Hackers Circulate Over 93 Billion Stolen User Cookies on the Dark Web
Web cookies, those ubiquitous pop-ups we routinely dismiss with a click, are small text files stored on your device by websites you visit.
While cookies are essential for a seamless browsing experience—remembering your login, shopping cart, or language preferences—they also serve as powerful tracking tools.
There are several types, each with unique technical implications:
- First-party cookies are set by the website you’re visiting and typically store session IDs, user preferences, and login credentials.
- While generally seen as less intrusive, if these cookies are stolen, attackers can hijack accounts or even gain access to corporate networks.
- Third-party cookies are placed by domains other than the one you’re visiting, often for advertising or analytics, and track your activity across multiple sites.
- Super cookies and zombie cookies are advanced tracking mechanisms. Super cookies use storage outside the browser (like Flash local storage or HTML5 local storage) and can reappear even after deletion.
- Zombie cookies are recreated automatically from backup locations, making them almost impossible to remove and a persistent privacy threat.
Technical code snippet for reading cookies in JavaScript:
javascript// Accessing all cookies in the browser
console.log(document.cookie);
How Cybercriminals Harvest and Exploit Cookies
Recent research by NordStellar, a threat exposure management platform, analyzed 93.7 billion cookies circulating on the dark web.
The findings reveal that most stolen cookies are harvested using malware, specifically infostealers, trojans, and keyloggers.
These malicious programs scan browser cookie storage and send the data to a command-and-control server, often within minutes of infection.
Prominent malware tools identified include:
- Redline Stealer: Responsible for nearly 42 billion stolen cookies, though only 6.2% remained active.
- Vidar: Harvested 10.5 billion cookies, with 7.2% still valid.

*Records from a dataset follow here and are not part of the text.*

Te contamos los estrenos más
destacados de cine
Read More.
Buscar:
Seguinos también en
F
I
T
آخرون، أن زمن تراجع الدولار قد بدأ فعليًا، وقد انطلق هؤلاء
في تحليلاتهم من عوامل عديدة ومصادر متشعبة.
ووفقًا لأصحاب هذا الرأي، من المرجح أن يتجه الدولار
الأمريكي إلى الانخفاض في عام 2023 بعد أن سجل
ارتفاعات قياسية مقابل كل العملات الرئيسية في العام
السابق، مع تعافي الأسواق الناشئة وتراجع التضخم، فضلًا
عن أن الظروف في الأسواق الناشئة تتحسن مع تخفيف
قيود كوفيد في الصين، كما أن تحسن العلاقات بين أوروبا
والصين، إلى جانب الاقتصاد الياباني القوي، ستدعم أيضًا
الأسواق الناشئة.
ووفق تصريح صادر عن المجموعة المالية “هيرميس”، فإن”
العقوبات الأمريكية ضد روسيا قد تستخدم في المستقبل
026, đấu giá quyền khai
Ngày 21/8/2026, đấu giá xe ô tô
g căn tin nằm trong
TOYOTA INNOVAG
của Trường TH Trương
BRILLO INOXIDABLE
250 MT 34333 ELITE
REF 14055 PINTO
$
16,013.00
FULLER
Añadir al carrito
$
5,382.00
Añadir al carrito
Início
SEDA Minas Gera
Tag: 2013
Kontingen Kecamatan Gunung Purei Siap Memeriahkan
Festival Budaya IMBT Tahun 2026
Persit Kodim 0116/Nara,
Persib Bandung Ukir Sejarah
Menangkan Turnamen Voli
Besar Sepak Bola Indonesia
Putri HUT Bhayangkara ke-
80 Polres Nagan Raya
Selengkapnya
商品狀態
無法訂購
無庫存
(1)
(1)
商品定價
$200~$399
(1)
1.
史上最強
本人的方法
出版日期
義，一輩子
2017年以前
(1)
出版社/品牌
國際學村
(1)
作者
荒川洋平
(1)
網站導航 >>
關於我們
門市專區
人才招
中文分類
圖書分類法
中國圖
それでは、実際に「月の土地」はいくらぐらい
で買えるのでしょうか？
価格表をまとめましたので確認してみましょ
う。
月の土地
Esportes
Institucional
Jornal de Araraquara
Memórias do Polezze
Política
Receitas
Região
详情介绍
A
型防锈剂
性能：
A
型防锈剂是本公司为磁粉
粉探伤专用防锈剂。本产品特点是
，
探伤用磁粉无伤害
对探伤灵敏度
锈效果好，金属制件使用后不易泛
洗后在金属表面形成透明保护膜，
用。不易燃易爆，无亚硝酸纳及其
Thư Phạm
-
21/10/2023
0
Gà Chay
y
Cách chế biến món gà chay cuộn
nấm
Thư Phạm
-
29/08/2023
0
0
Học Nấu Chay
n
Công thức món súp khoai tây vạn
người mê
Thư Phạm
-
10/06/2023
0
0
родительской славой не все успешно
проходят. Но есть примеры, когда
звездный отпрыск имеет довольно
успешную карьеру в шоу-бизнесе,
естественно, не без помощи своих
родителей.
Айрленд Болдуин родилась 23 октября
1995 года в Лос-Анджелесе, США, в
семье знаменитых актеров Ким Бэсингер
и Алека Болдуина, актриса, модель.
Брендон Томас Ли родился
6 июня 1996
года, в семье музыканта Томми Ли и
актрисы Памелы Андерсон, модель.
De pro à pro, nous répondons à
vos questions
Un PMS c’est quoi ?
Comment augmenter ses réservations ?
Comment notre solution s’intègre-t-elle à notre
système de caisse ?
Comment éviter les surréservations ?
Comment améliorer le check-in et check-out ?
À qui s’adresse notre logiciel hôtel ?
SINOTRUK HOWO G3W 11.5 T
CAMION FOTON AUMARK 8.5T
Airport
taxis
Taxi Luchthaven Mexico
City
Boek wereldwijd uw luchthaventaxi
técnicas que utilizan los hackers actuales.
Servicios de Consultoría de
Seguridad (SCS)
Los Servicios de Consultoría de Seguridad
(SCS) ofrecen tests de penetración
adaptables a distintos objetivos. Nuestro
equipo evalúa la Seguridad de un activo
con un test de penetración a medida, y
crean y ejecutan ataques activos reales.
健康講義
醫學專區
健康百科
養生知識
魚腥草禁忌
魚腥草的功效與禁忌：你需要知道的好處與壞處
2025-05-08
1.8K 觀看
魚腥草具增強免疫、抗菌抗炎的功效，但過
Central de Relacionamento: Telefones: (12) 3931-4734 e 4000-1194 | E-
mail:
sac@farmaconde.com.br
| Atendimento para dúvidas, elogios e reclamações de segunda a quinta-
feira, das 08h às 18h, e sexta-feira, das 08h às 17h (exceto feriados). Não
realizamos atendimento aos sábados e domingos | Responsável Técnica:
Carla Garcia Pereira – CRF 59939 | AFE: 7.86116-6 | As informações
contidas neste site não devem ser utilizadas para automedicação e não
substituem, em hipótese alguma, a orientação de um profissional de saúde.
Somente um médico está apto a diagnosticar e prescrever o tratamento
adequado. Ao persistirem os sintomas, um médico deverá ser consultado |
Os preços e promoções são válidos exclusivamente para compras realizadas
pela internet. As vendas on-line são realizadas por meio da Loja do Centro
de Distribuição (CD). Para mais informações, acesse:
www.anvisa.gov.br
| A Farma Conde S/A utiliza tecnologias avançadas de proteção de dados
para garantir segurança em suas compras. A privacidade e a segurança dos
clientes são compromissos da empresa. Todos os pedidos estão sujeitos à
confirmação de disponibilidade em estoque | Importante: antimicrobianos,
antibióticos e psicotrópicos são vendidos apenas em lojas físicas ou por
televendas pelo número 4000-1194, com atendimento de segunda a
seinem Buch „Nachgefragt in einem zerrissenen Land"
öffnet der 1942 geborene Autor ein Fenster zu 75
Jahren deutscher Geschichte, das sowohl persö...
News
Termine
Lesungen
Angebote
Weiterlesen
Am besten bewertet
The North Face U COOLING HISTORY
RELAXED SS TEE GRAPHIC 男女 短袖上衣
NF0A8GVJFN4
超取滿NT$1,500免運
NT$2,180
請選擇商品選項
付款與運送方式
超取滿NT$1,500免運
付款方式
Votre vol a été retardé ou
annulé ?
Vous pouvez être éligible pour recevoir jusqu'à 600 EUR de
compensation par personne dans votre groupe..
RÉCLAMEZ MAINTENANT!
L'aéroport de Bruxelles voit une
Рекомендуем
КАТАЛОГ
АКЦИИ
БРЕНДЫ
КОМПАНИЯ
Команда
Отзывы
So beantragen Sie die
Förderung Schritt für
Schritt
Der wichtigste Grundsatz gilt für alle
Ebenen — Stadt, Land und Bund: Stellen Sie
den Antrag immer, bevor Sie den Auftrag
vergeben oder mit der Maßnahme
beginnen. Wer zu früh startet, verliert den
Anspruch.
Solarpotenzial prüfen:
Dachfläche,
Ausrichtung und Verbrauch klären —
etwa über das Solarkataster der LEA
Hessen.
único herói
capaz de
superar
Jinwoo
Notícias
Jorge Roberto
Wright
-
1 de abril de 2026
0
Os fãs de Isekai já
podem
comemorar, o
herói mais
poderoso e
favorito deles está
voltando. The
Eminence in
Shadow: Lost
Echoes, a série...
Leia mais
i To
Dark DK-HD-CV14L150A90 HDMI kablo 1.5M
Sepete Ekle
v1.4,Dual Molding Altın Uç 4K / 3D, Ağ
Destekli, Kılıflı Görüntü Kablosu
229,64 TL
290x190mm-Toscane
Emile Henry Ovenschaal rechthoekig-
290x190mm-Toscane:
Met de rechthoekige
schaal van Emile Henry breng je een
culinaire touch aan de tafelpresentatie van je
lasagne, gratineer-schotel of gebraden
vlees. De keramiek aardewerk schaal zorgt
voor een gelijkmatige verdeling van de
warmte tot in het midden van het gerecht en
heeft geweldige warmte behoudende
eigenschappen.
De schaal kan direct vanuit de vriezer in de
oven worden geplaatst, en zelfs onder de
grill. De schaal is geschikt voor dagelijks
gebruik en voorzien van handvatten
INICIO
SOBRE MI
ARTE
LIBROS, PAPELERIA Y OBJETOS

- LummaC2: Accounted for over 8.8 billion cookies, 6.5% of which were active.
- CryptBot: Collected 1.4 billion cookies, but a staggering 83.4% remained active, making it the most effective in terms of valid data.
Stolen cookies are often tagged with keywords like “ID,” “session,” “auth,” and “login,” indicating their potential use for session hijacking, allowing attackers to bypass passwords and even two-factor authentication.
Many cookies also contain personal information such as names, email addresses, locations, and birthdays, which can be exploited for identity theft or targeted phishing attacks.
Platforms, Geography, and Devices
The research highlights that cookies associated with major platforms like Google (over 4.5 billion), YouTube, and Microsoft (over 1 billion each) are prime targets.
These platforms are attractive due to their integration with multi-factor authentication and access to sensitive data.
Geographically, Brazil, India, Indonesia, and the United States are among the most affected countries.
In Europe, Spain leads with 1.75 billion stolen cookies, while the UK stands out for a high percentage of active cookies (8.3%).
Most cookies are scraped from Windows devices, but attacks on other operating systems are also significant.
Risk Factors Table
| Risk Factor | Description | Severity |
|---|---|---|
| Session Hijacking | Attackers use session cookies to bypass logins | High |
| Identity Theft | Personal info in cookies used for impersonation | High |
| Phishing Attacks | Data enables targeted social engineering | Medium |
| Bypassing 2FA | Cookies mark device as trusted, bypassing extra checks | High |
| Lateral Network Movement | Access to SSO cookies enables broader network attacks | High |
| Financial Data Exposure | Cookies may grant access to banking or payment accounts | Critical |
| Ransomware Deployment | Stolen credentials used to escalate attacks | Critical |
Protecting Yourself: Best Practices
To reduce risk:
- Reject unnecessary cookies, especially third-party trackers.
- Regularly clear cookies, particularly after using public devices.
- Use security tools to block malware and scan downloads.
- Avoid public Wi-Fi or use a VPN to encrypt your traffic.
Web cookies may seem harmless, but as research shows, they can open the door to significant privacy and security threats if left unguarded.